Am Samstag, den 25.1. setzte sich am frühen Nachmittag ein sehr guter Südwind durch. Die Übergänge über zwei Eis-Sprünge waren bereits vorbereitet, die 1,8km lange Regattabahn im Süden des Sees auf schwarzem Eis bereits markiert.

Die Sieger v.l.: Ben Kloos (2. NED), Thomas Huber (1.) und Manfred Schreiber. © Felix Huber

Man half sich gegenseitig, die Aufgaben für eine erfolgreiche Regatta-Organisation waren gut verteilt und alle Segler fanden den Weg an die Startlinie, von wo aus mit Hilfe von Rennleiterin Sophie Comtess zwei Proberunden gesegelt wurden um die Startpositionen festzulegen.
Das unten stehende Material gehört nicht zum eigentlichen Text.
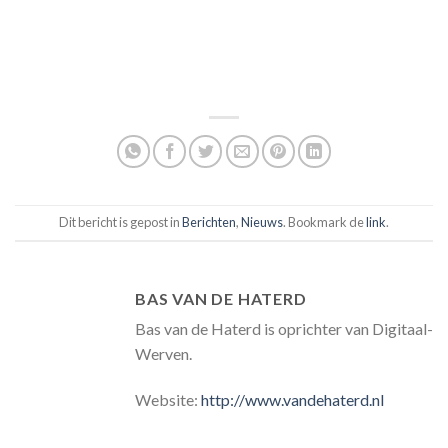
Dit bericht is gepost in
Berichten
,
Nieuws
. Bookmark de
link
.
BAS VAN DE HATERD
Bas van de Haterd is oprichter van Digitaal-
Werven.
Website:
http://www.vandehaterd.nl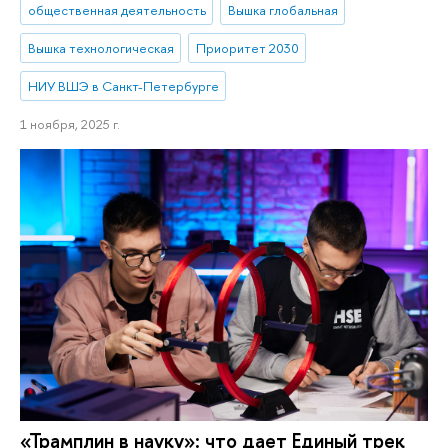
общественная деятельность
Вышка глобальная
Вышка технологическая
Приоритет 2030
НИУ ВШЭ в Санкт-Петербурге
1 ноября, 2025 г.
«Трамплин в науку»: что дает Единый трек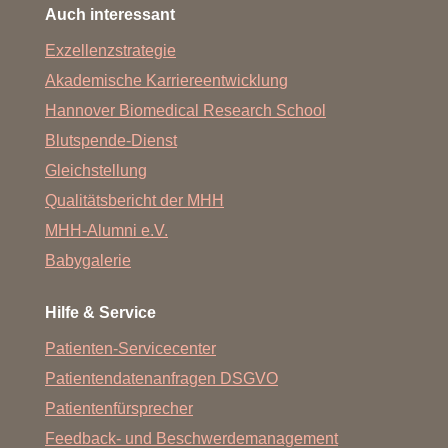
Auch interessant
Exzellenzstrategie
Akademische Karriereentwicklung
Hannover Biomedical Research School
Blutspende-Dienst
Gleichstellung
Qualitätsbericht der MHH
MHH-Alumni e.V.
Babygalerie
Hilfe & Service
Patienten-Servicecenter
Patientendatenanfragen DSGVO
Patientenfürsprecher
Feedback- und Beschwerdemanagement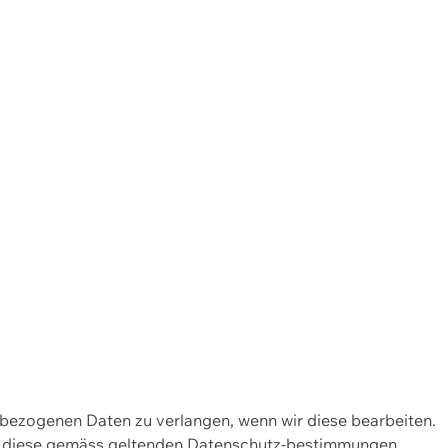
enbezogenen Daten zu verlangen, wenn wir diese bearbeiten.
wir diese gemäss geltenden Datenschutz-bestimmungen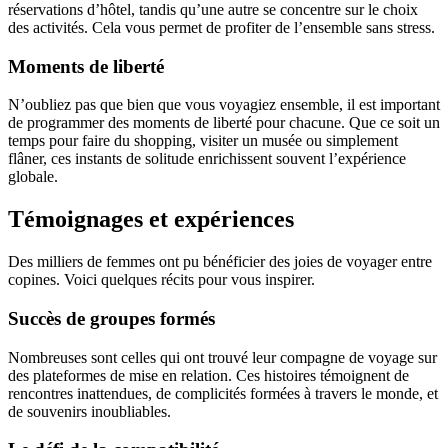
réservations d’hôtel, tandis qu’une autre se concentre sur le choix
des activités. Cela vous permet de profiter de l’ensemble sans stress.
Moments de liberté
N’oubliez pas que bien que vous voyagiez ensemble, il est important
de programmer des moments de liberté pour chacune. Que ce soit un
temps pour faire du shopping, visiter un musée ou simplement
flâner, ces instants de solitude enrichissent souvent l’expérience
globale.
Témoignages et expériences
Des milliers de femmes ont pu bénéficier des joies de voyager entre
copines. Voici quelques récits pour vous inspirer.
Succès de groupes formés
Nombreuses sont celles qui ont trouvé leur compagne de voyage sur
des plateformes de mise en relation. Ces histoires témoignent de
rencontres inattendues, de complicités formées à travers le monde, et
de souvenirs inoubliables.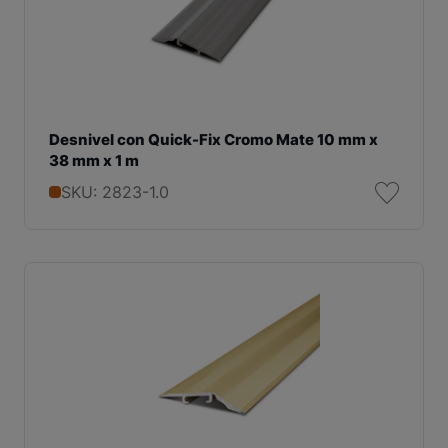
Desnivel con Quick-Fix Cromo Mate 10 mm x
38 mm x 1 m
SKU: 2823-1.0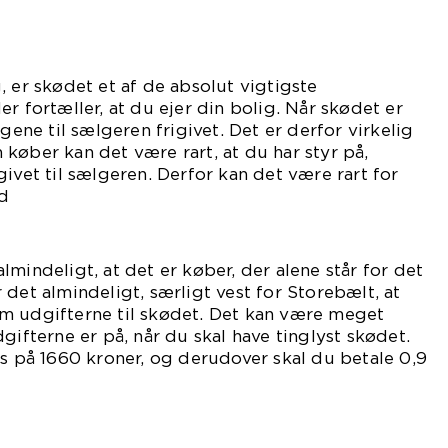
, er skødet et af de absolut vigtigste
r fortæller, at du ejer din bolig. Når skødet er
ngene til sælgeren frigivet. Det er derfor virkelig
køber kan det være rart, at du har styr på,
ivet til sælgeren. Derfor kan det være rart for
ed
det.
mindeligt, at det er køber, der alene står for det
 det almindeligt, særligt vest for Storebælt, at
m udgifterne til skødet. Det kan være meget
gifterne er på, når du skal have tinglyst skødet.
is på 1660 kroner, og derudover skal du betale 0,9
ningsafgift.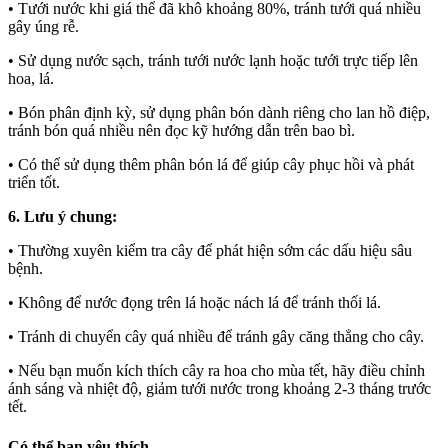
• Tưới nước khi giá thể đã khô khoảng 80%, tránh tưới quá nhiều
gây úng rễ.
• Sử dụng nước sạch, tránh tưới nước lạnh hoặc tưới trực tiếp lên
hoa, lá.
• Bón phân định kỳ, sử dụng phân bón dành riêng cho lan hồ điệp,
tránh bón quá nhiều nên đọc kỹ hướng dẫn trên bao bì.
• Có thể sử dụng thêm phân bón lá để giúp cây phục hồi và phát
triển tốt.
6. Lưu ý chung:
• Thường xuyên kiểm tra cây để phát hiện sớm các dấu hiệu sâu
bệnh.
• Không để nước đọng trên lá hoặc nách lá để tránh thối lá.
• Tránh di chuyển cây quá nhiều để tránh gây căng thẳng cho cây.
• Nếu bạn muốn kích thích cây ra hoa cho mùa tết, hãy điều chỉnh
ánh sáng và nhiệt độ, giảm tưới nước trong khoảng 2-3 tháng trước
tết.
Có thể bạn yêu thích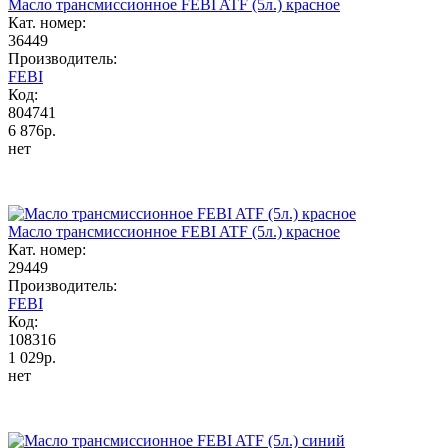
Масло трансмиссионное FEBI ATF (5л.) красное
Кат. номер:
36449
Производитель:
FEBI
Код:
804741
6 876р.
нет
Масло трансмиссионное FEBI ATF (5л.) красное
Кат. номер:
29449
Производитель:
FEBI
Код:
108316
1 029р.
нет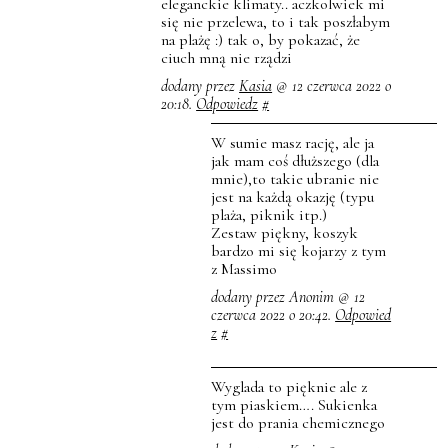
eleganckie klimaty.. aczkolwiek mi
się nie przelewa, to i tak poszłabym
na plażę :) tak o, by pokazać, że
ciuch mną nie rządzi
dodany przez
Kasia
@ 12 czerwca 2022 o
20:18.
Odpowiedz
#
W sumie masz rację, ale ja
jak mam coś dłuższego (dla
mnie),to takie ubranie nie
jest na każdą okazję (typu
plaża, piknik itp.)
Zestaw piękny, koszyk
bardzo mi się kojarzy z tym
z Massimo
dodany przez Anonim @ 12
czerwca 2022 o 20:42.
Odpowied
z
#
Wyglada to pięknie ale z
tym piaskiem…. Sukienka
jest do prania chemicznego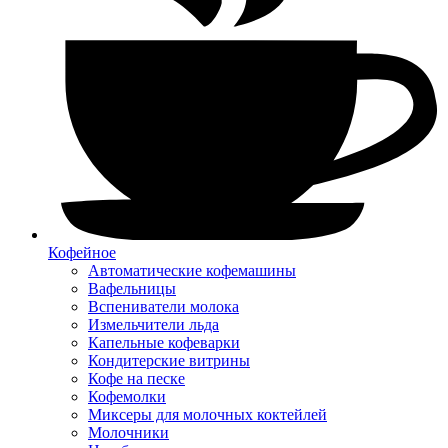
Кофейное
Автоматические кофемашины
Вафельницы
Вспениватели молока
Измельчители льда
Капельные кофеварки
Кондитерские витрины
Кофе на песке
Кофемолки
Миксеры для молочных коктейлей
Молочники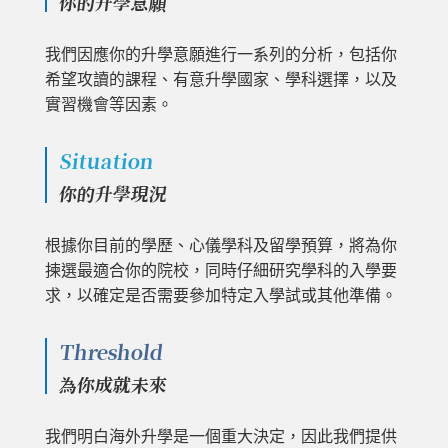
你的升學意願
我們因應你的升學意願進行一系列的分析，包括你
希望攻讀的課程、有意升學國家、學科選擇，以及
實習機會等因素。
Situation
你的升學現況
根據你目前的學歷、心儀學科及留學預算，將為你
揀選最適合你的院校，同時仔細研究學科的入學要
求，以確定是否需要參加特定入學試或其他準備。
Threshold
為你成就未來
我們明白海外升學是一個重大決定，因此我們提供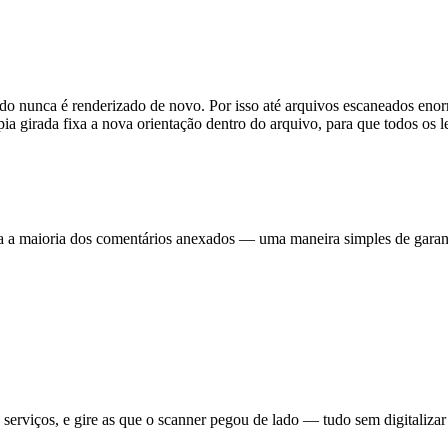
 nunca é renderizado de novo. Por isso até arquivos escaneados enorm
ia girada fixa a nova orientação dentro do arquivo, para que todos os l
tira a maioria dos comentários anexados — uma maneira simples de gara
 serviços, e gire as que o scanner pegou de lado — tudo sem digitalizar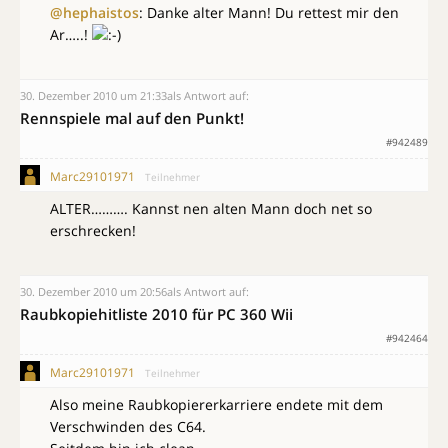
@hephaistos
: Danke alter Mann! Du rettest mir den
Ar…..!
30. Dezember 2010 um 21:33
als Antwort auf:
Rennspiele mal auf den Punkt!
#942489
Marc29101971
Teilnehmer
ALTER………. Kannst nen alten Mann doch net so
erschrecken!
30. Dezember 2010 um 20:56
als Antwort auf:
Raubkopiehitliste 2010 für PC 360 Wii
#942464
Marc29101971
Teilnehmer
Also meine Raubkopiererkarriere endete mit dem
Verschwinden des C64.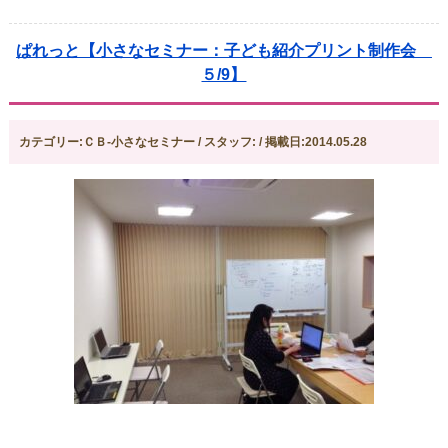
ぱれっと【小さなセミナー：子ども紹介プリント制作会
５/9】
カテゴリー:ＣＢ-小さなセミナー / スタッフ: / 掲載日:2014.05.28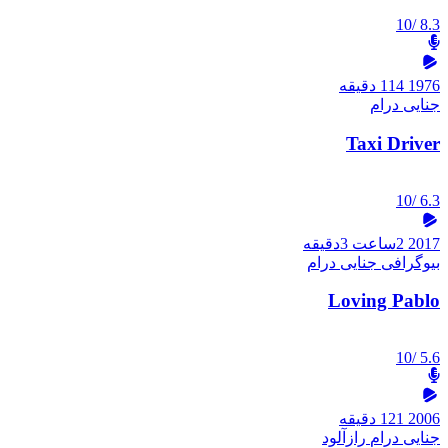
/10
8.3
1976
114 دقیقه
جنایی
درام
Taxi Driver
/10
6.3
2017
2ساعت 3دقیقه
بیوگرافی
جنایی
درام
Loving Pablo
/10
5.6
2006
121 دقیقه
جنایی
درام
رازآلود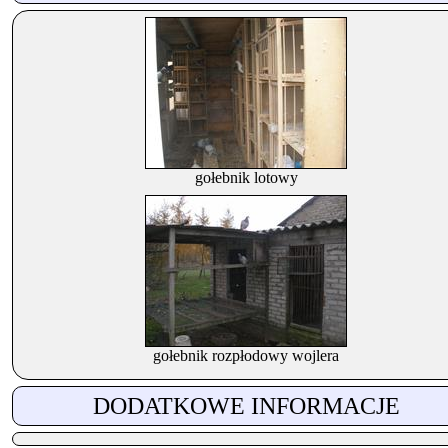
gołebnik lotowy
gołebnik rozpłodowy wojlera
DODATKOWE INFORMACJE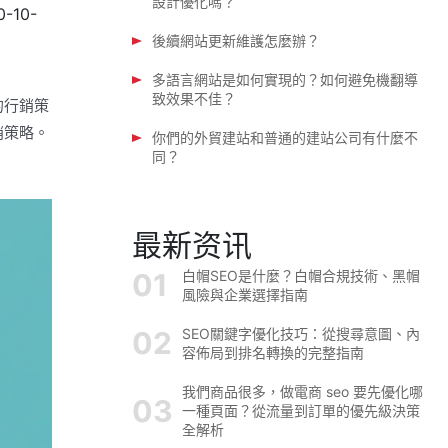
設計優化嗎？
0-10-
後續網站更新維護怎麼辦？
多語言網站是如何實現的？如何避免機翻導
致效果不佳？
的行銷策
銷策略。
你們的外貿建站和普通的建站公司有什麼不
同？
最新资讯
白帽SEO是什麼？白帽合規技術、黑帽
風險與企業選擇指南
SEO關鍵字優化技巧：從搜尋意圖、內
容佈局到排名轉換的完整指南
我們商品很多，做電商 seo 要先優化哪
一種頁面？從流量到訂單的優先級決策
全解析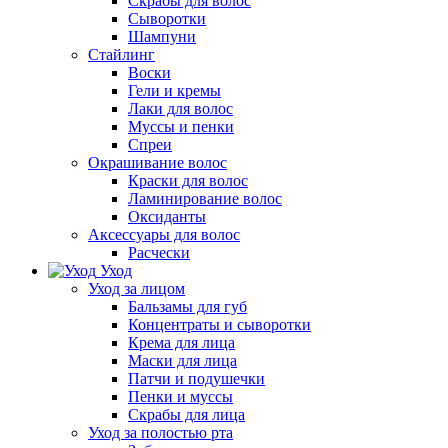
Скрабы для волос
Сыворотки
Шампуни
Стайлинг
Воски
Гели и кремы
Лаки для волос
Муссы и пенки
Спреи
Окрашивание волос
Краски для волос
Ламинирование волос
Оксиданты
Аксессуары для волос
Расчески
Уход
Уход за лицом
Бальзамы для губ
Концентраты и сыворотки
Крема для лица
Маски для лица
Патчи и подушечки
Пенки и муссы
Скрабы для лица
Уход за полостью рта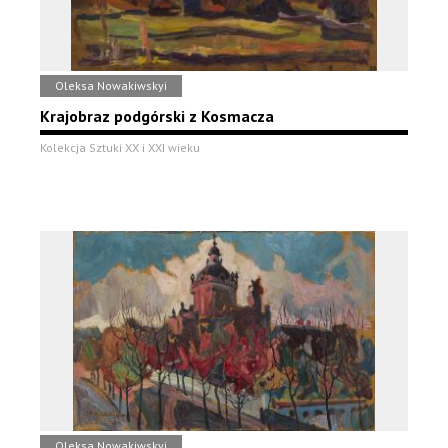
Oleksa Nowakiwskyi
Krajobraz podgórski z Kosmacza
Kolekcja Sztuki XX i XXI wieku
Oleksa Nowakiwskyi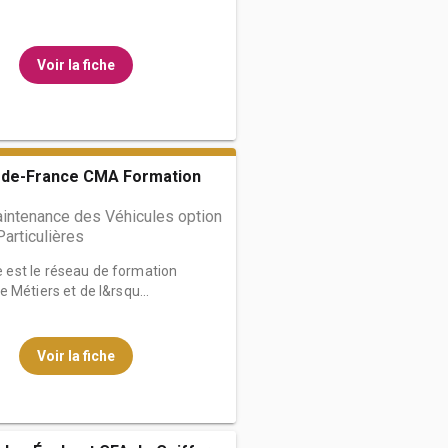
Voir la fiche
de-France CMA Formation
ntenance des Véhicules option
Particulières
est le réseau de formation
 Métiers et de l&rsqu...
Voir la fiche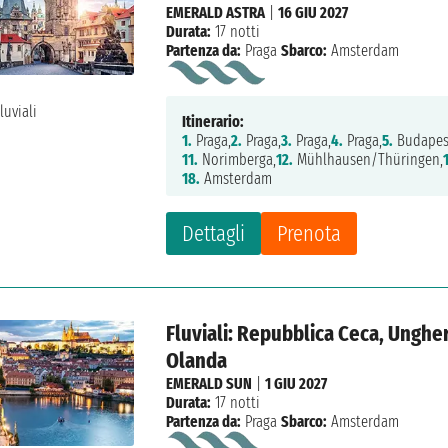
EMERALD ASTRA
|
16 GIU 2027
Durata:
17 notti
Partenza da:
Praga
Sbarco:
Amsterdam
Itinerario:
1.
Praga,
2.
Praga,
3.
Praga,
4.
Praga,
5.
Budapes
11.
Norimberga,
12.
Mühlhausen/Thüringen,
18.
Amsterdam
Dettagli
Prenota
Fluviali: Repubblica Ceca, Ungher
Olanda
EMERALD SUN
|
1 GIU 2027
Durata:
17 notti
Partenza da:
Praga
Sbarco:
Amsterdam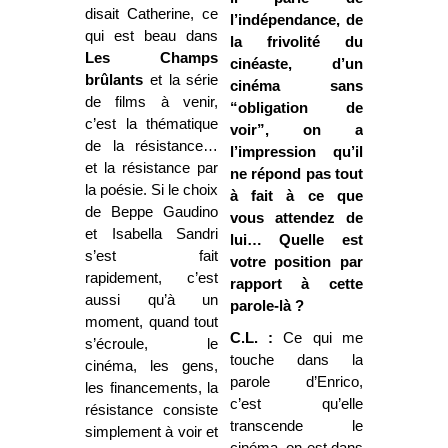
disait Catherine, ce
l’indépendance, de
qui est beau dans
la frivolité du
Les Champs
cinéaste, d’un
brûlants
et la série
cinéma sans
de films à venir,
“obligation de
c’est la thématique
voir”, on a
de la résistance…
l’impression qu’il
et la résistance par
ne répond pas tout
la poésie. Si le choix
à fait à ce que
de Beppe Gaudino
vous attendez de
et Isabella Sandri
lui… Quelle est
s’est fait
votre position par
rapidement, c’est
rapport à cette
aussi qu’à un
parole-là ?
moment, quand tout
C.L. :
Ce qui me
s’écroule, le
touche dans la
cinéma, les gens,
parole d’Enrico,
les financements, la
c’est qu’elle
résistance consiste
transcende le
simplement à voir et
cinéma, on est dans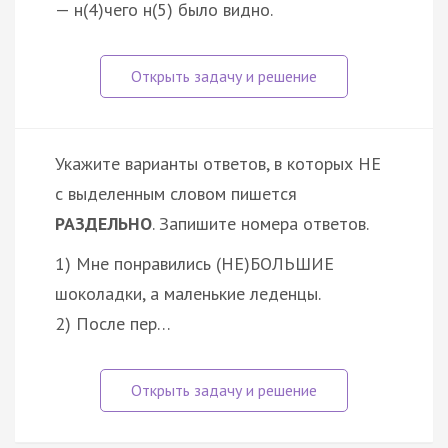
— н(4)чего н(5) было видно.
Укажите варианты ответов, в которых НЕ
с выделенным словом пишется
РАЗДЕЛЬНО
. Запишите номера ответов.
1) Мне понравились (НЕ)БОЛЬШИЕ
шоколадки, а маленькие леденцы.
2) После пер…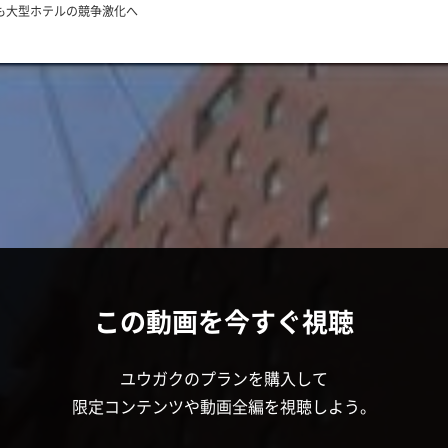
でも大型ホテルの競争激化へ
この動画を今すぐ視聴
ユウガクのプランを購入して
限定コンテンツや動画全編を視聴しよう。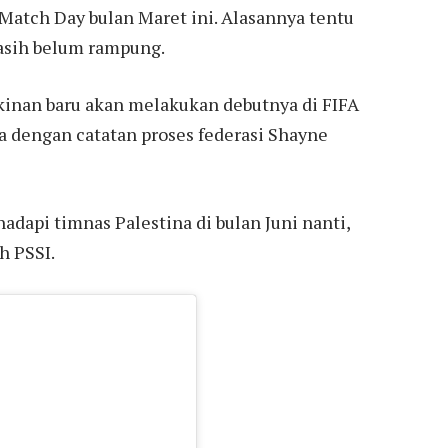
 Match Day bulan Maret ini. Alasannya tentu
asih belum rampung.
kinan baru akan melakukan debutnya di FIFA
a dengan catatan proses federasi Shayne
api timnas Palestina di bulan Juni nanti,
h PSSI.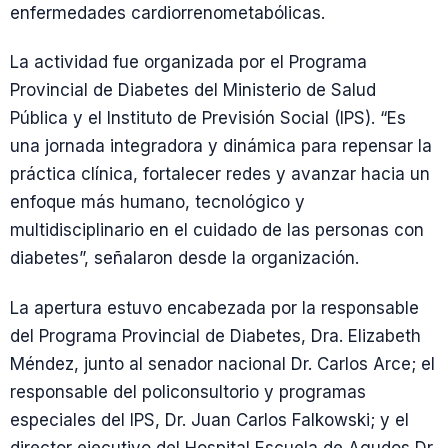
enfermedades cardiorrenometabólicas.
La actividad fue organizada por el Programa
Provincial de Diabetes del Ministerio de Salud
Pública y el Instituto de Previsión Social (IPS). “Es
una jornada integradora y dinámica para repensar la
práctica clínica, fortalecer redes y avanzar hacia un
enfoque más humano, tecnológico y
multidisciplinario en el cuidado de las personas con
diabetes”, señalaron desde la organización.
La apertura estuvo encabezada por la responsable
del Programa Provincial de Diabetes, Dra. Elizabeth
Méndez, junto al senador nacional Dr. Carlos Arce; el
responsable del policonsultorio y programas
especiales del IPS, Dr. Juan Carlos Falkowski; y el
director ejecutivo del Hospital Escuela de Agudos Dr.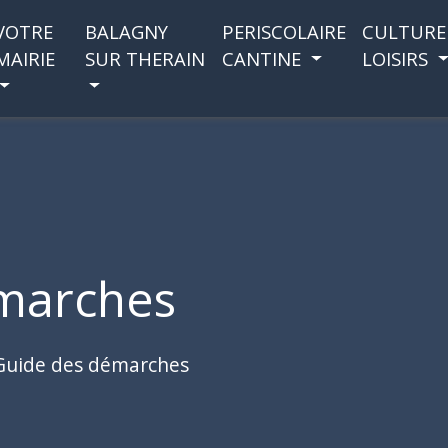
VOTRE
BALAGNY
PERISCOLAIRE
CULTURE
MAIRIE
SUR THERAIN
CANTINE
LOISIRS
marches
Guide des démarches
Die Favoriten setzen sich schon jetzt durch. Thomas Huber (G-8) und der Holländer Ben Kloos (H-962) segelten wie entfesselt vor dem Feld. Die Veranstalter, Manfred Schreiber (G-99) und Wulf Kroglowski (G-749) bekamen gleich im ersten Rennen ihre Grenzen aufgezeigt. Veranstalten und erfolgreich teilnehmen ist immer schwierig. Es fehlt ihnen genügend Zeit für ein oder zwei Proberunden, die die meisten Teilnehmer inzwischen gesegelt hatten, um die Boote auf die Bedingungen einzustellen.

“Brummkreiseln” über das Eis

Wulf K. flog bei einer Wende aus dem Boot und brummkreiselte über das Eis. Er wurde zum Glück von niemandem umgefahren. Manfred S. hatte so schlecht geriggt, dass er zwischendurch stoppen musste, um das Segel richtig einzustellen.

Nach fünf schnellen Rennen waren alle Teilnehmer erschöpft und müde, wollten nur noch abbauen und in die Sauna. Viele Rennen wiesen spannende Zweikämpfe  mit  Führungswechseln auf. An der Spitze duellierte sich Thomas Huber mit dem Holländer Ben Kloos. Ein Streicher entlastete schließlich das Punktekonto der beiden Veranstalter und so konnte sich G-99 nach dem anfänglichen Schocker noch auf den dritten Platz vorschieben.

Alle Teilnehmer lebten den Geist der Regattaveranstaltung, „von Teilnehmern, für Teilnehmer“. Besonders beim gemeinsamen Regattaessen, wo auch die Getränke mit Hilfe der Flotte Süd komplett übernommen wurden. Es gab dafür keine Preise außer für Wettfahrtleiterin Sophie Comtess, die bei dem kalten Südwind ganz alleine an der Startlinie mit Trillerpfeife und Schreibbrett die erfolgreiche Regatta durchzog.

Fazit: Die DN-Klasse in Deutschland lebt. Sie lässt sich auch von zweistelligen Plustemperaturen auf den Heimatrevieren nicht unterkriegen.